— What to work on —
The reply should contain all the data below, repeated exactly, and none of the images.

— Extracted entries —
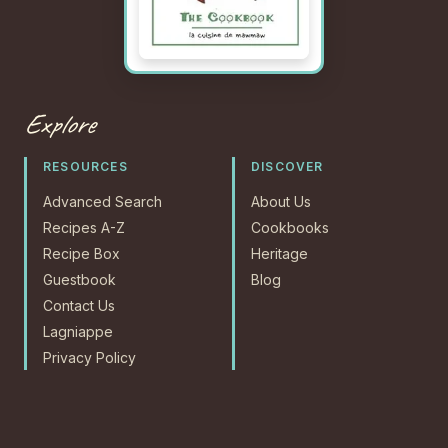
Explore
RESOURCES
DISCOVER
Advanced Search
About Us
Recipes A-Z
Cookbooks
Recipe Box
Heritage
Guestbook
Blog
Contact Us
Lagniappe
Privacy Policy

— Response area —
Explore
RESOURCES
DISCOVER
Advanced Search
About Us
Recipes A-Z
Cookbooks
Recipe Box
Heritage
Guestbook
Blog
Contact Us
Lagniappe
Privacy Policy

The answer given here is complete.